In Vitro Biocompatibility and Osteoblast Differentiation of an Injectable Chitosan/Nano-Hydroxyapatite/Collagen Scaffold

1Department of Ultrasonic Diagnosis, Zhujiang Hospital of Southern Medical University, Guangzhou 510282, China
2School of Geosciences and Info-Physics, Central South University, Changsha 410083, China
3Key Laboratory for Biomechanics and Mechanobiology of Ministry of Education, School of Biological Science and Medical Engineering, Beihang University, Beijing 100191, China
4Department of Orthopedics, Zhujiang Hospital of Southern Medical University, Guangzhou 510282, China
5State Key Laboratory of New Ceramic and Fine Processing, Tsinghua University, Beijing 100084, China

Received 28 February 2012; Accepted 3 April 2012

Academic Editor: Shuming Zhang

Copyright © 2012 Yan Chen et al. This is an open access article distributed under the Creative Commons Attribution License, which permits unrestricted use, distribution, and reproduction in any medium, provided the original work is properly cited.

Abstract

The purpose of this study was to evaluate the in vitro cell biocompatibility of an in situ forming composite consisting of chitosan (CS), nano-hydroxyapatite and collagen (nHAC), which has a complex hierarchical structure similar to natural bone. MC3T3-E1 mouse calvarial preosteoblasts were cultured on the surface of the injectable CS/nHAC and CS scaffold. The proliferations of seeded MC3T3-E1 were investigated for 10 days. Cytotoxicity, cell proliferation, and cell expression of osteogenic markers such as alkaline phosphatase (ALP), type 1 collagen (COL-1), RUNX-2, and osteocalcin (OCN) were examined by biochemical assay and reverse transcription polymerase chain reaction. Cell viability and total cellularity (measured by dsDNA) were similar between the two scaffold groups.
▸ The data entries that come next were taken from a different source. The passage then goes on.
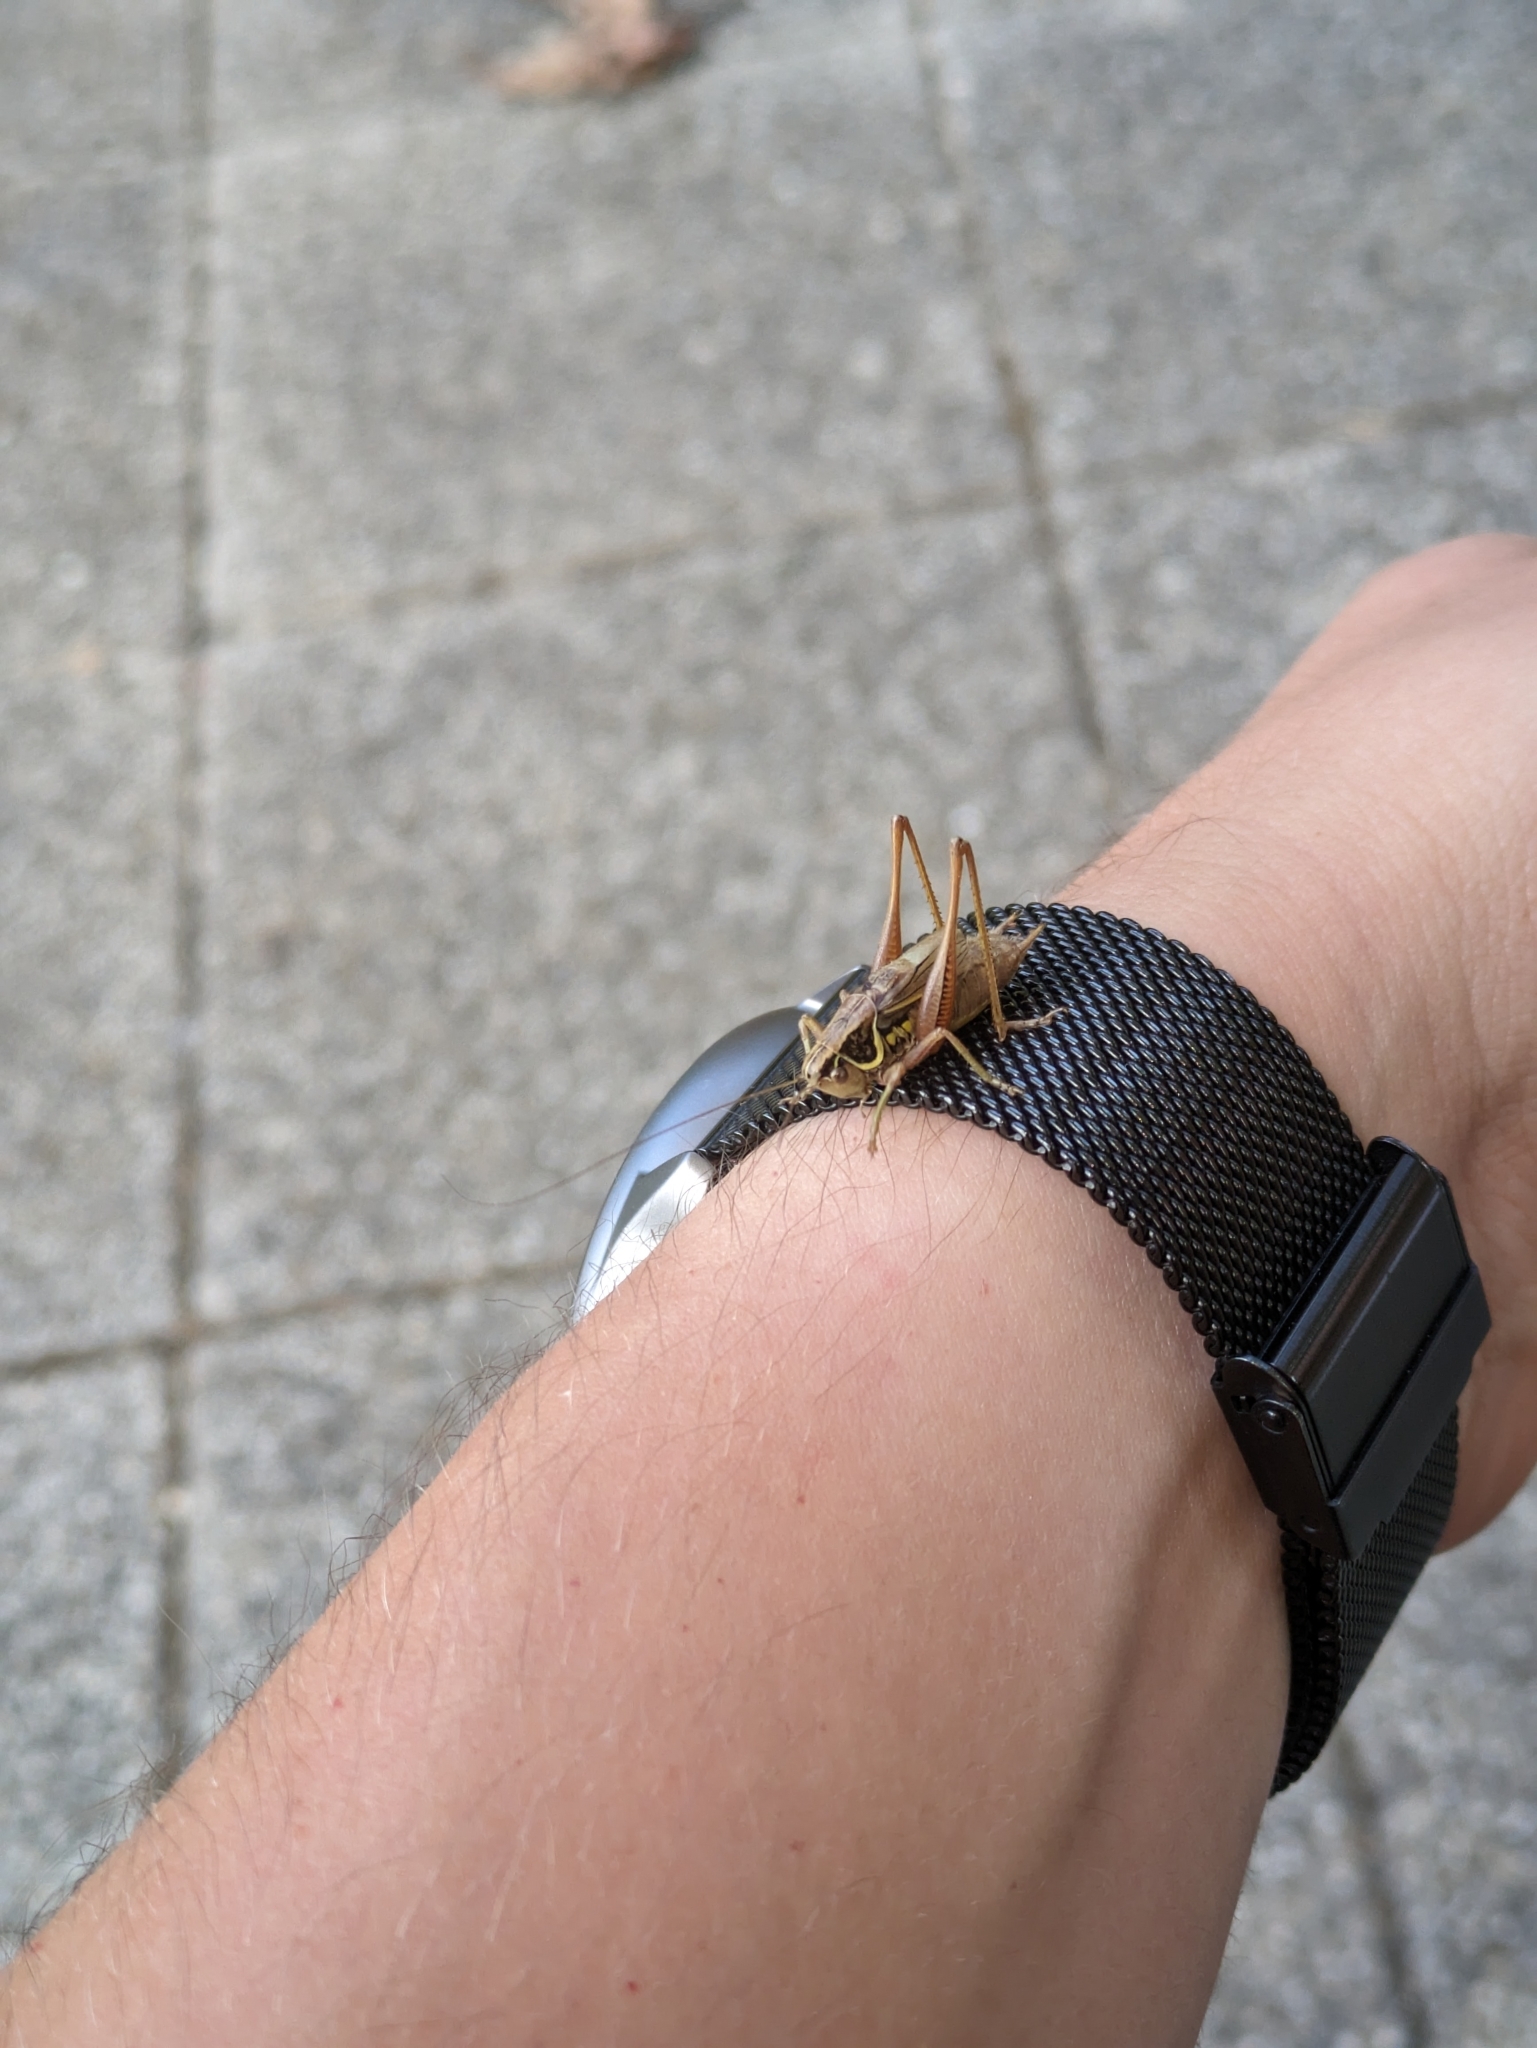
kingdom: Animalia
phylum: Arthropoda
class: Insecta
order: Orthoptera
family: Tettigoniidae
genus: Roeseliana
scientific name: Roeseliana roeselii
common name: Roesel's bush cricket
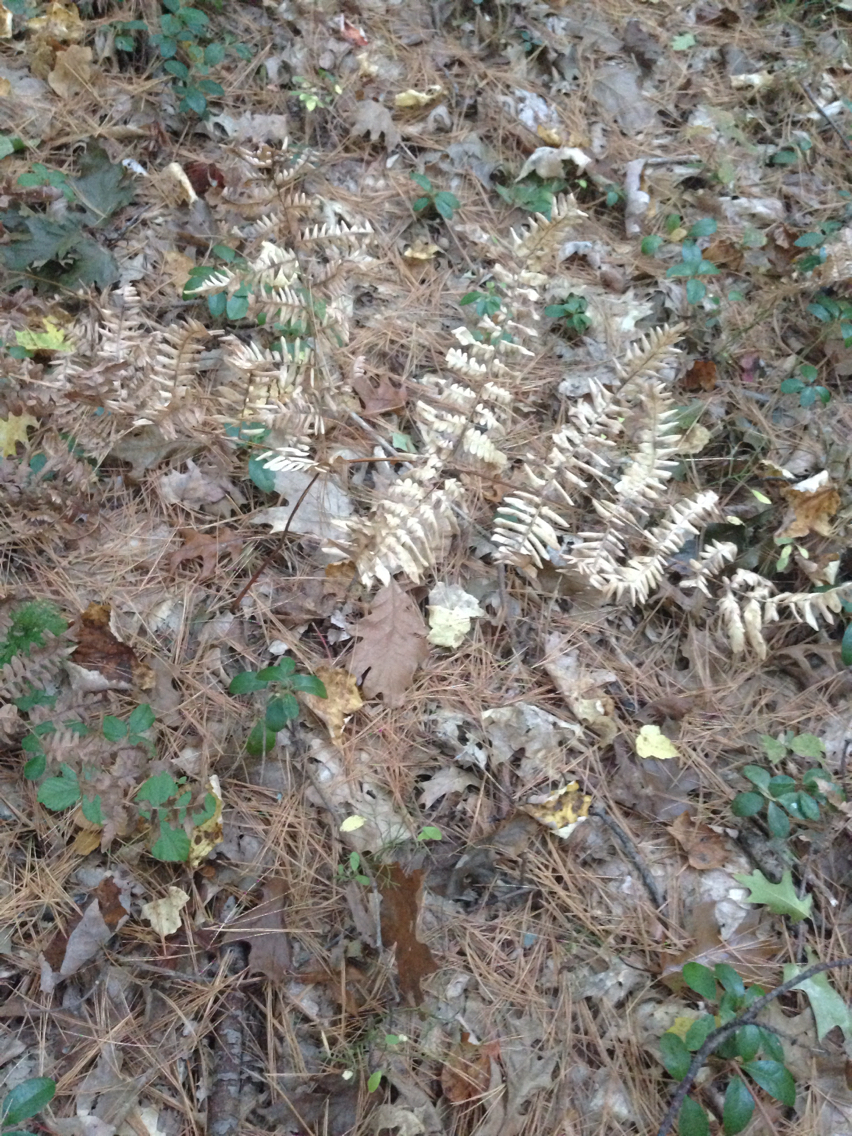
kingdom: Plantae
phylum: Tracheophyta
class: Polypodiopsida
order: Polypodiales
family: Dennstaedtiaceae
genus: Pteridium
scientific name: Pteridium aquilinum
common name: Bracken
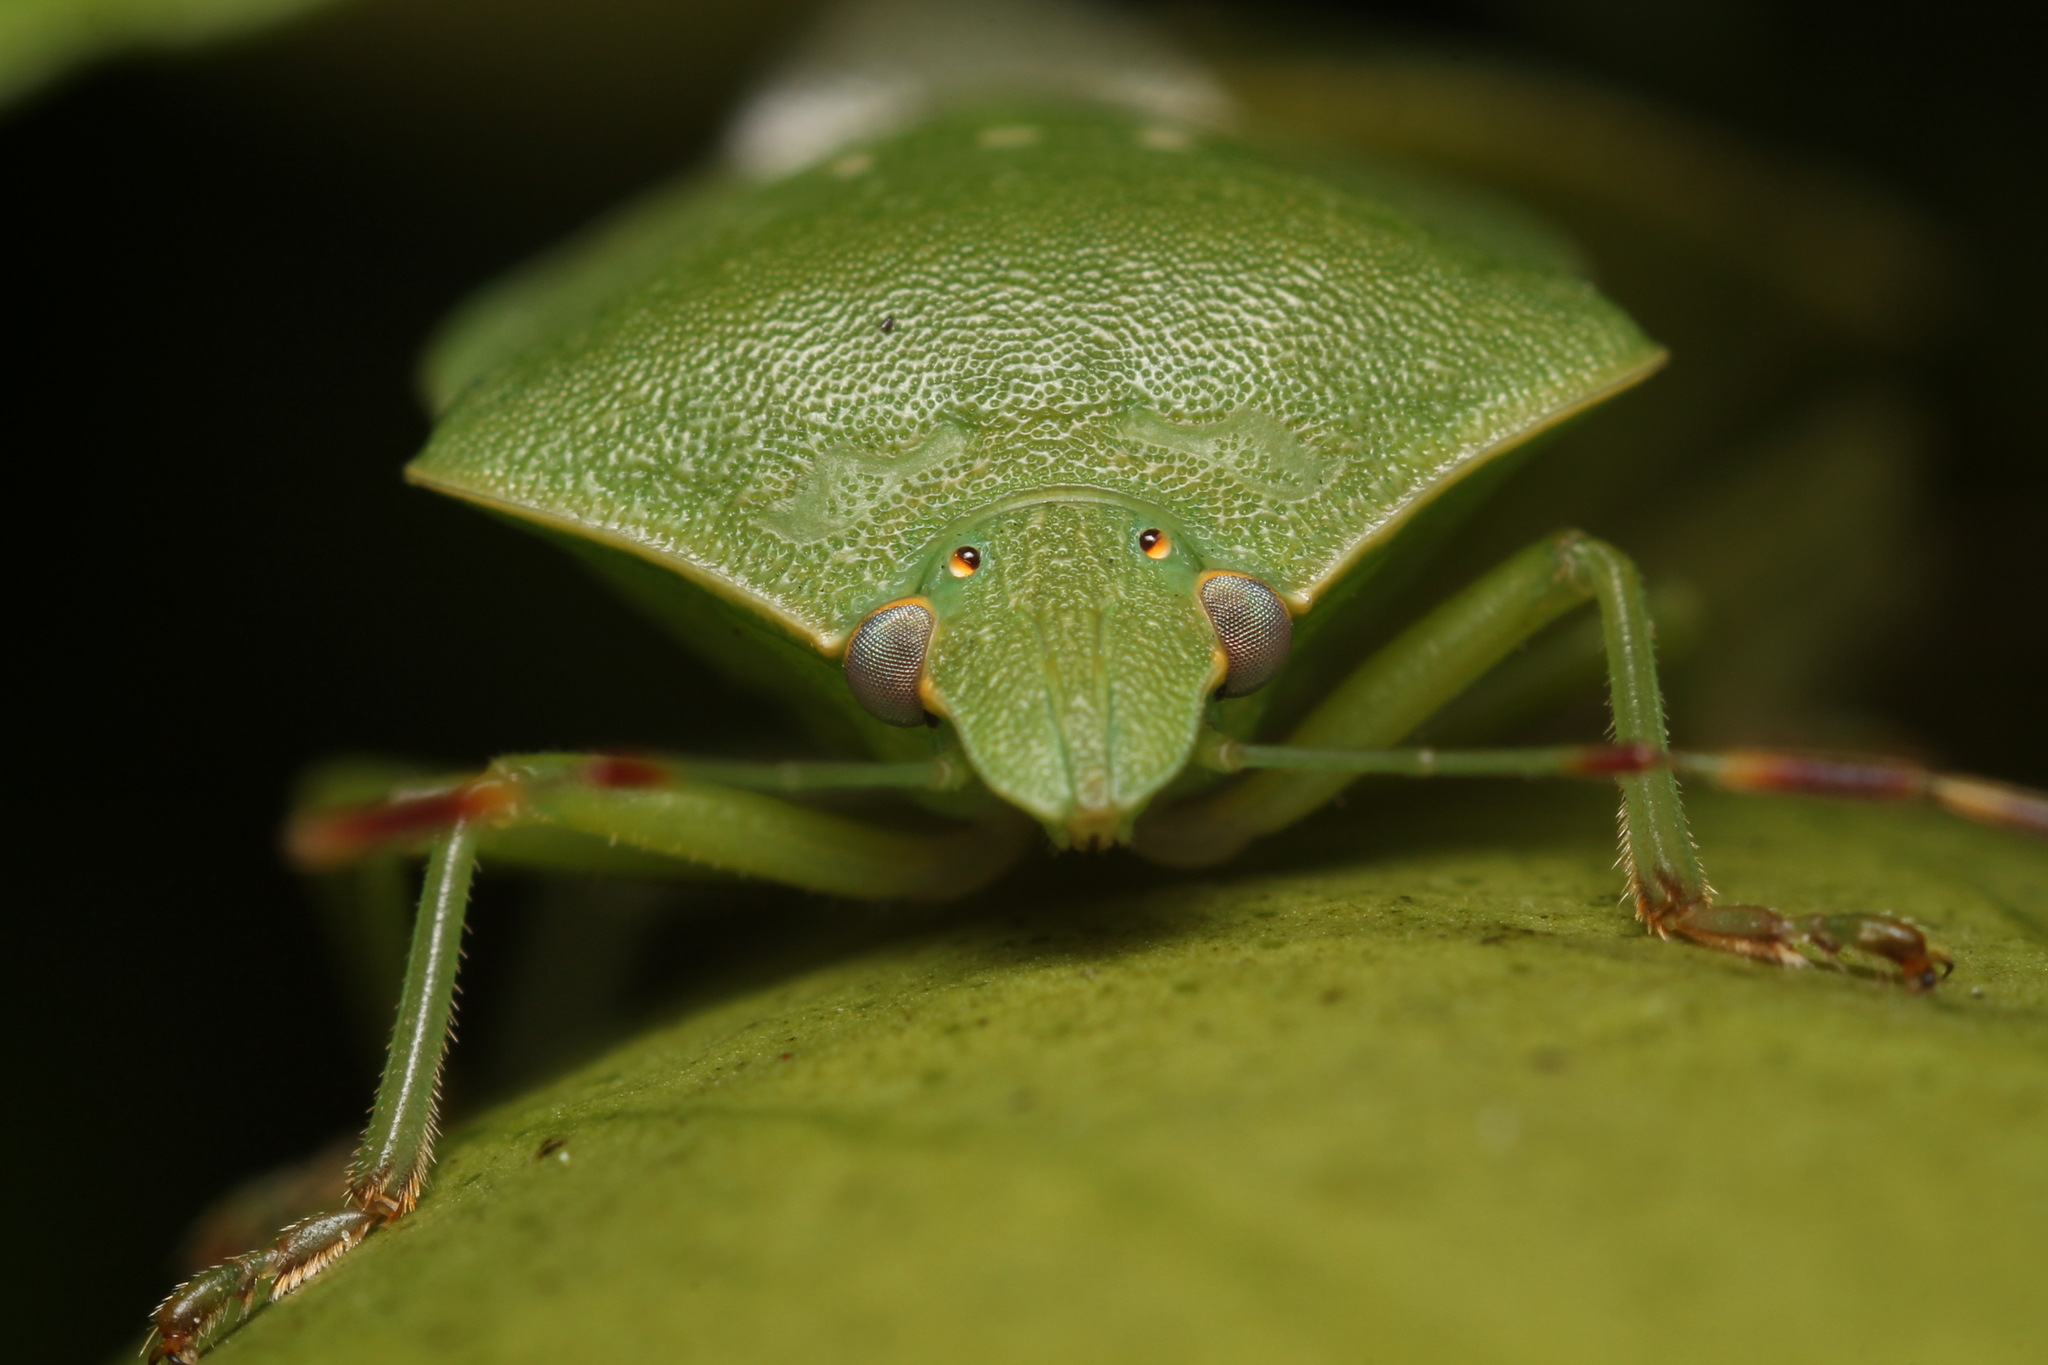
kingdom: Animalia
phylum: Arthropoda
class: Insecta
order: Hemiptera
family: Pentatomidae
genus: Nezara
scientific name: Nezara viridula
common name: Southern green stink bug
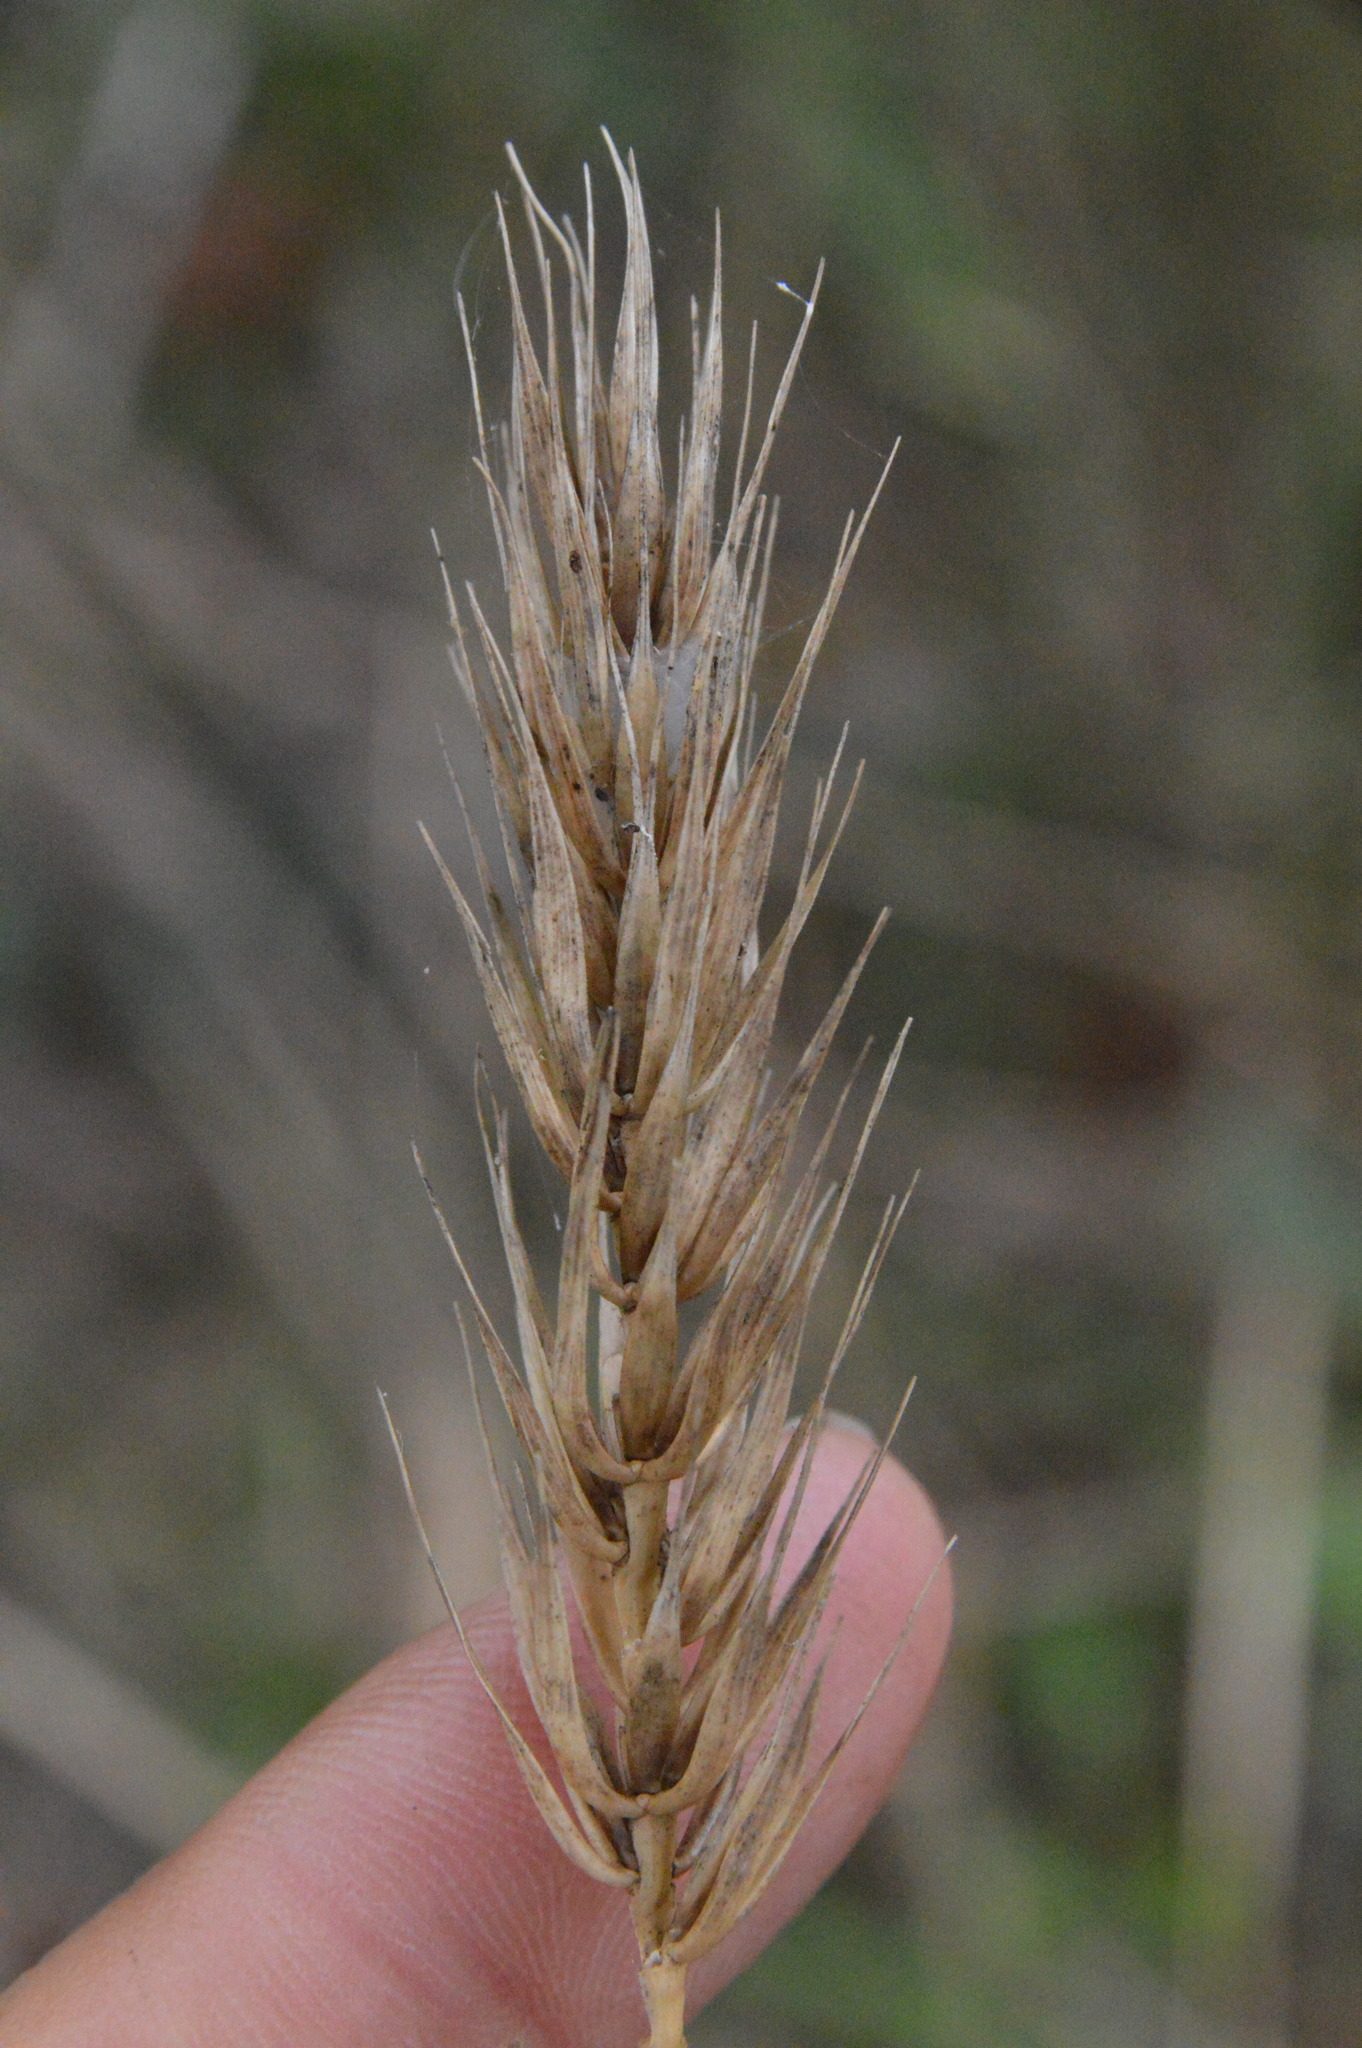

However, ALP, COL-1, OCN, and RUNX-2 production were significantly greater when osteoblasts were cultured on CS/nHAC scaffolds. The increase in osteogenic markers production on CS/nHAC scaffolds indicated that these scaffolds were superior to chitosan-only scaffolds in facilitating osteoblast mineralization. These results demonstrate the potential of the CS/nHAC scaffolds to be used in bone tissue engineering.